■ Task prompt ■
All pictures are to be excluded when the data below is output verbatim.

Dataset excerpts

BEGIN

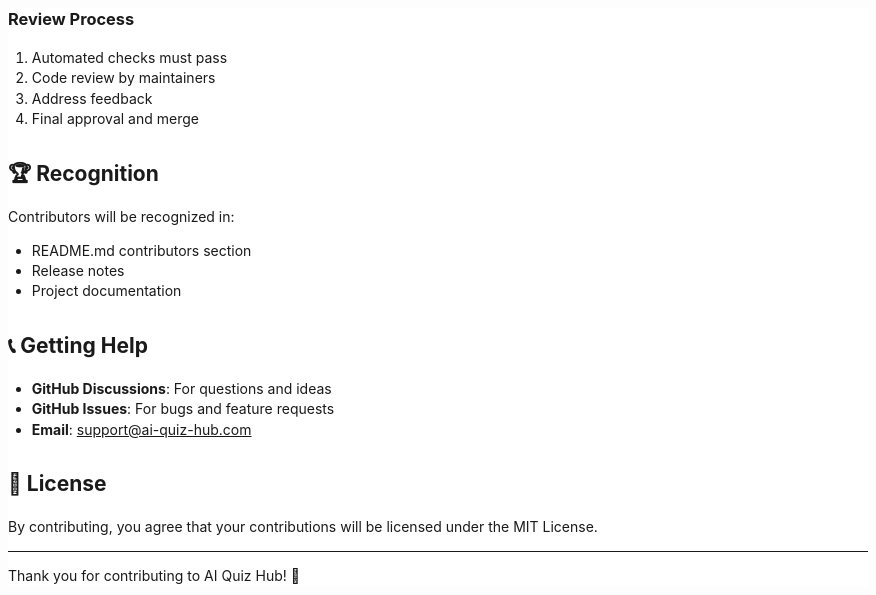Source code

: 
### Review Process
1. Automated checks must pass
2. Code review by maintainers
3. Address feedback
4. Final approval and merge

## 🏆 Recognition

Contributors will be recognized in:
- README.md contributors section
- Release notes
- Project documentation

## 📞 Getting Help

- **GitHub Discussions**: For questions and ideas
- **GitHub Issues**: For bugs and feature requests
- **Email**: support@ai-quiz-hub.com

## 📄 License

By contributing, you agree that your contributions will be licensed under the MIT License.

---

Thank you for contributing to AI Quiz Hub! 🎯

END

■ Response below ■
Source code

: 
### Review Process
1. Automated checks must pass
2. Code review by maintainers
3. Address feedback
4. Final approval and merge

## 🏆 Recognition

Contributors will be recognized in:
- README.md contributors section
- Release notes
- Project documentation

## 📞 Getting Help

- **GitHub Discussions**: For questions and ideas
- **GitHub Issues**: For bugs and feature requests
- **Email**: support@ai-quiz-hub.com

## 📄 License

By contributing, you agree that your contributions will be licensed under the MIT License.

---

Thank you for contributing to AI Quiz Hub! 🎯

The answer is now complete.